ACTION ITEM: From the line containing "middle pip: (695, 991)" onward, every line of the entries is to be set down exactly, the last line included.

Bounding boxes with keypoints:
┄┄┄┄┄┄┄┄┄┄
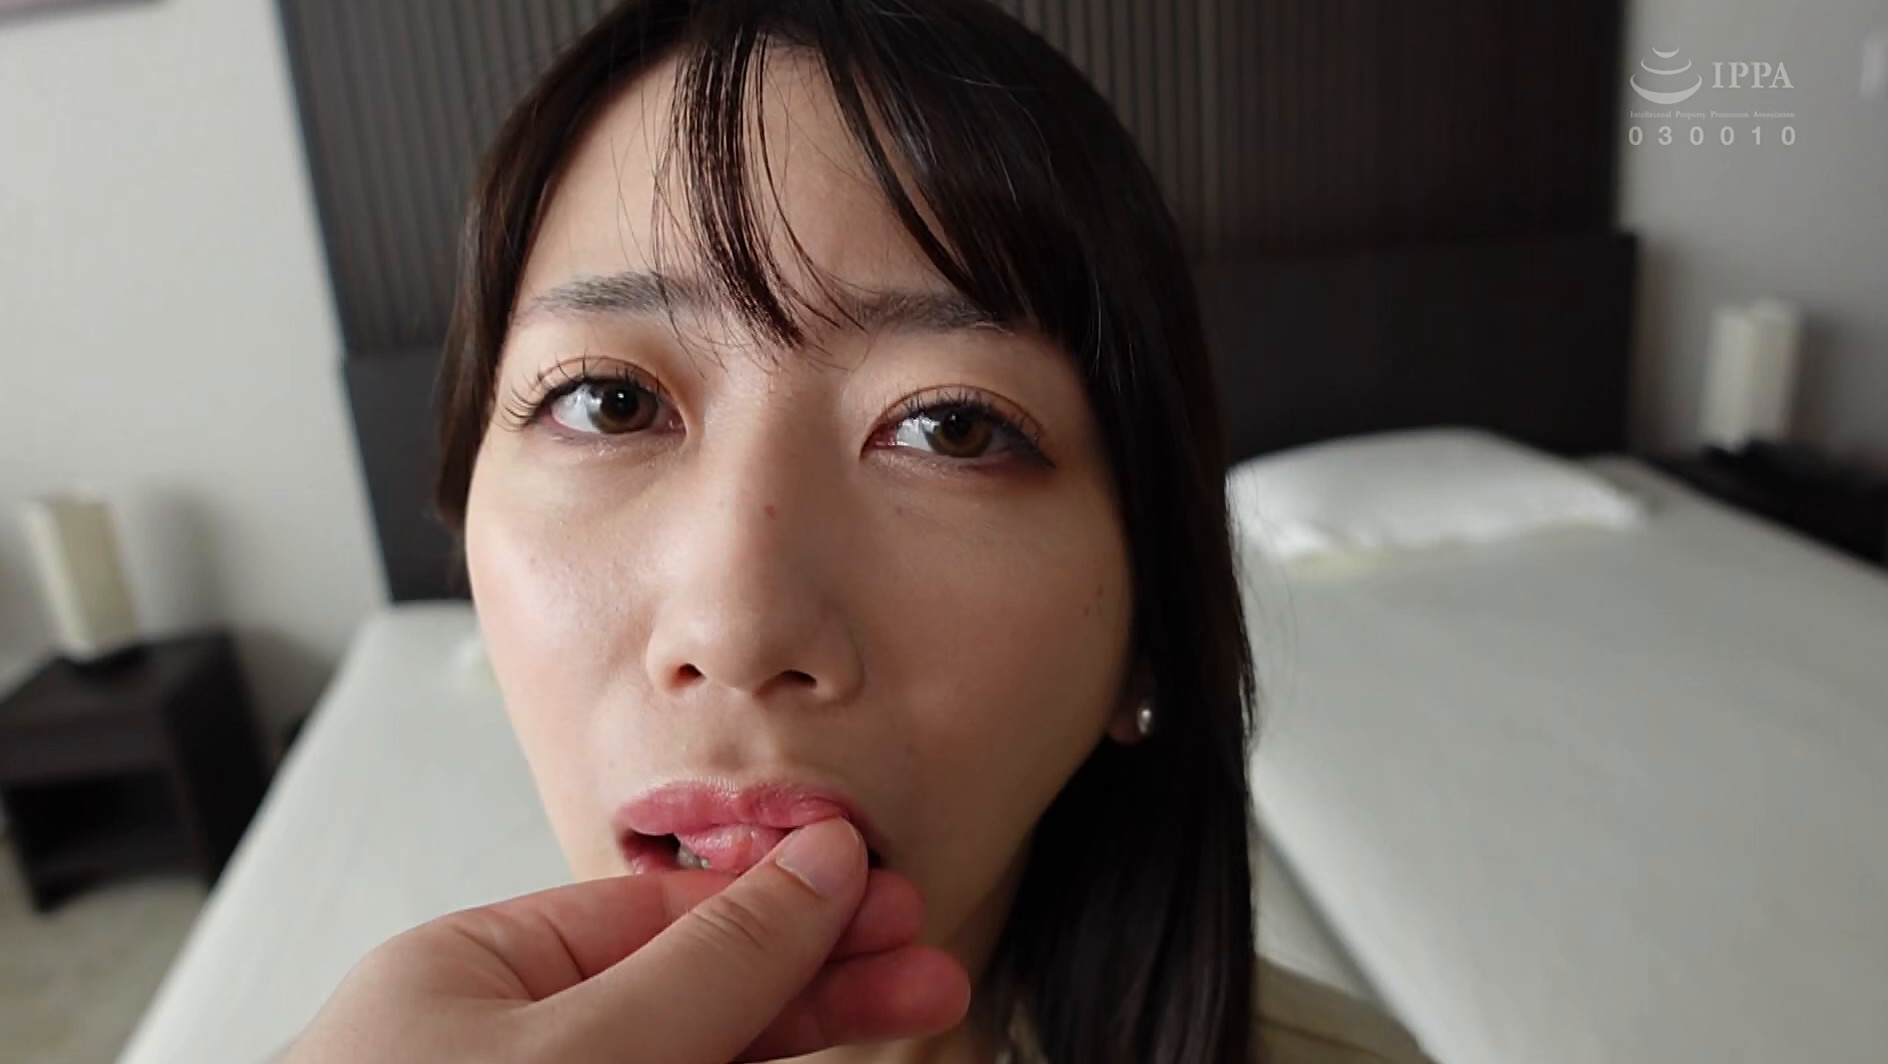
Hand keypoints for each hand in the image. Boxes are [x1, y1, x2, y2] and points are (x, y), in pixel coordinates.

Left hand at [282, 819, 971, 1062]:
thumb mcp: (574, 1052)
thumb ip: (704, 963)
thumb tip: (810, 868)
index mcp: (468, 979)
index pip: (654, 912)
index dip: (780, 901)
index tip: (878, 897)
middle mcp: (504, 1052)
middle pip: (695, 991)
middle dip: (819, 978)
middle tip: (925, 970)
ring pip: (701, 1063)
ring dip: (806, 1038)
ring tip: (917, 1012)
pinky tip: (820, 1060)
┄┄┄┄┄┄┄┄┄┄
EXERCISE RESPONSE:
middle pip: (695, 991)
middle dip: (819, 978)
middle tip: (925, 970)
ring pip: (701, 1063)
ring dip: (806, 1038)
ring tip: (917, 1012)
pinky tip: (820, 1060)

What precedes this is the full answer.